Question

What are the six trigonometric function values for $420^{\circ}$?

Answer 1

Hint: We explain the process of finding values for associated angles. We find the rotation and the position of the angle for ${{420}^{\circ }}$. We explain the changes that are required for that angle. Depending on those things we find the solution.

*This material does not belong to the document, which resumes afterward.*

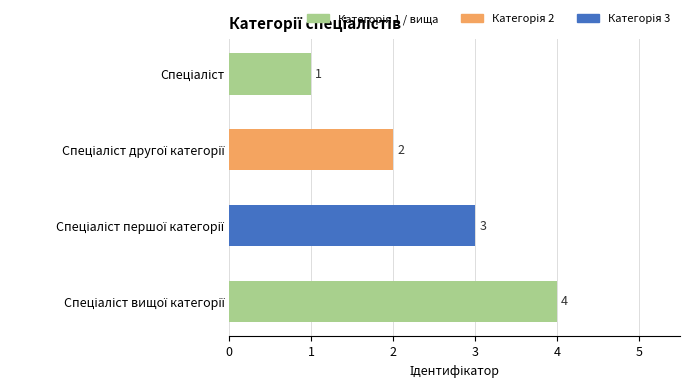

What is the sum of all values?

10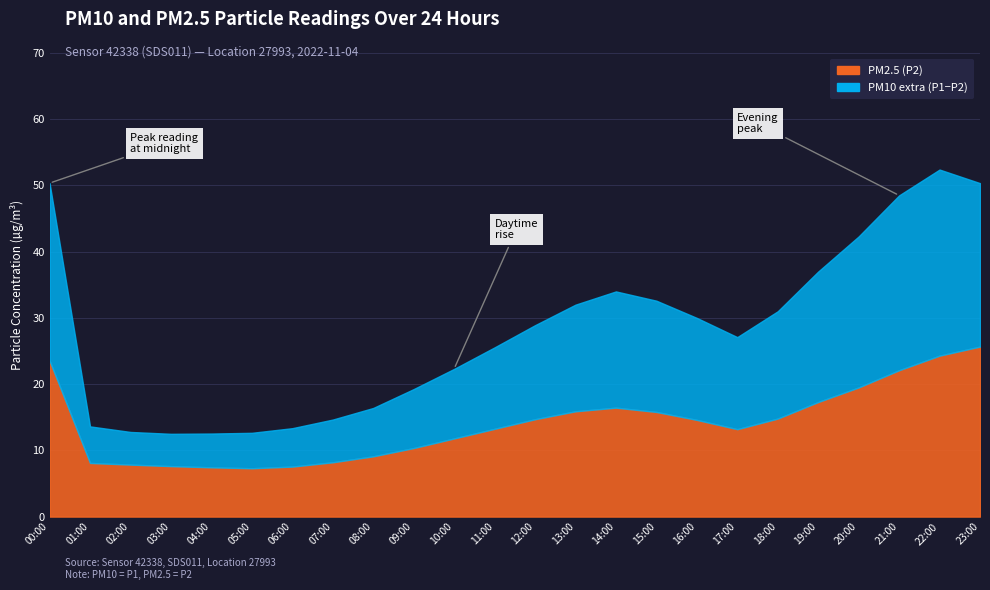

Where is the first local maximum for PM2.5 (P2)?

14:00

Complete step by step solution:
We need to find the ratio value of six trigonometric functions for ${{420}^{\circ }}$.
For general form, we need to convert the value of x into the closest multiple of $\dfrac{\pi }{2}$ and add or subtract a certain value $\alpha $ from that multiple of $\dfrac{\pi }{2}$ to make it equal to x.
Let’s assume $x=k\times \dfrac{\pi }{2}+\alpha $, $k\in \mathbb{Z}$. Here we took the addition of $\alpha $. We also need to remember that $\left| \alpha \right|\le \dfrac{\pi }{2}$.
Now we take the value of k. If it’s even then keep the ratio as it is and if it’s odd then the ratio changes to its particular form following the relation of $\sin \leftrightarrow \cos ,\sec \leftrightarrow \csc ,\tan \leftrightarrow \cot $.
Then we find the position of the given angle as quadrant value measured in counter clockwise movement from the origin and the positive side of X-axis.
The sign of the trigonometrical ratio is positive for the excess angle in their respective quadrants according to the below image.

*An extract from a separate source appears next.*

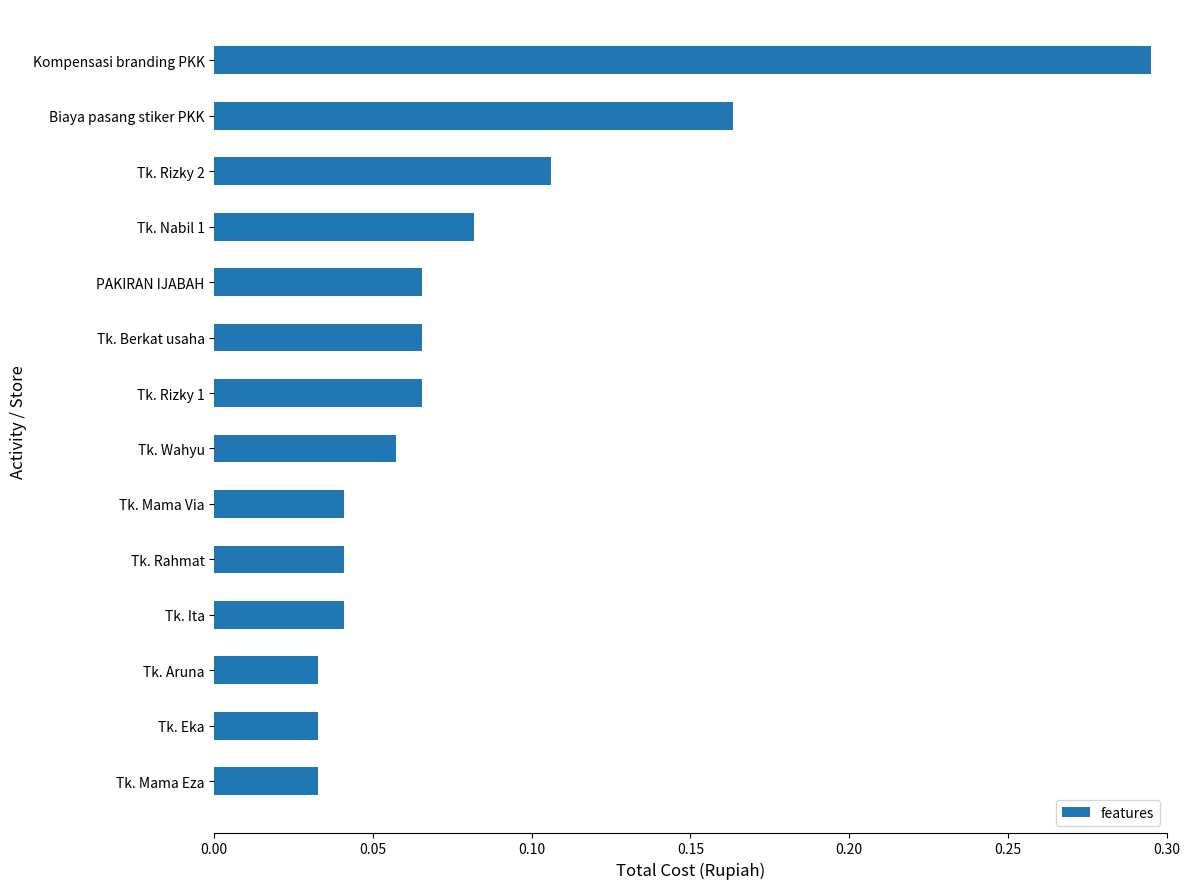

True or false: the data shows 0.1 at Biaya pasang stiker PKK.

False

Depending on the sign and ratio change the final angle becomes $\alpha $ from x.
Now we find all six trigonometric function value for ${{420}^{\circ }}$.
The final form becomes
$\sin 420=\sin \left( 4\times \dfrac{\pi }{2}+60 \right)=\sin \left( 60 \right)=\dfrac{\sqrt{3}}{2}$
$\cos 420=\cos \left( 4\times \dfrac{\pi }{2}+60 \right)=\cos \left( 60 \right)=\dfrac{1}{2}$
$\tan 420=\dfrac{\sin 420}{\cos 420}=\dfrac{\dfrac{\sqrt{3}}{2}}{\dfrac{1}{2}}=\sqrt{3}$
\[\csc 420=\dfrac{1}{\sin 420}=\dfrac{2}{\sqrt{3}}\]
$\sec 420=\dfrac{1}{\cos 420}=2$
$\cot 420=\dfrac{1}{\tan 420}=\dfrac{1}{\sqrt{3}}$.

Note:
We need to remember that the easiest way to avoid the change of ratio thing is to form the multiple of $\pi $ instead of $\dfrac{\pi }{2}$. It makes the multiplied number always even. In that case we don’t have to change the ratio. If $x=k\times \pi +\alpha =2k\times \dfrac{\pi }{2}+\alpha $. Value of $2k$ is always even.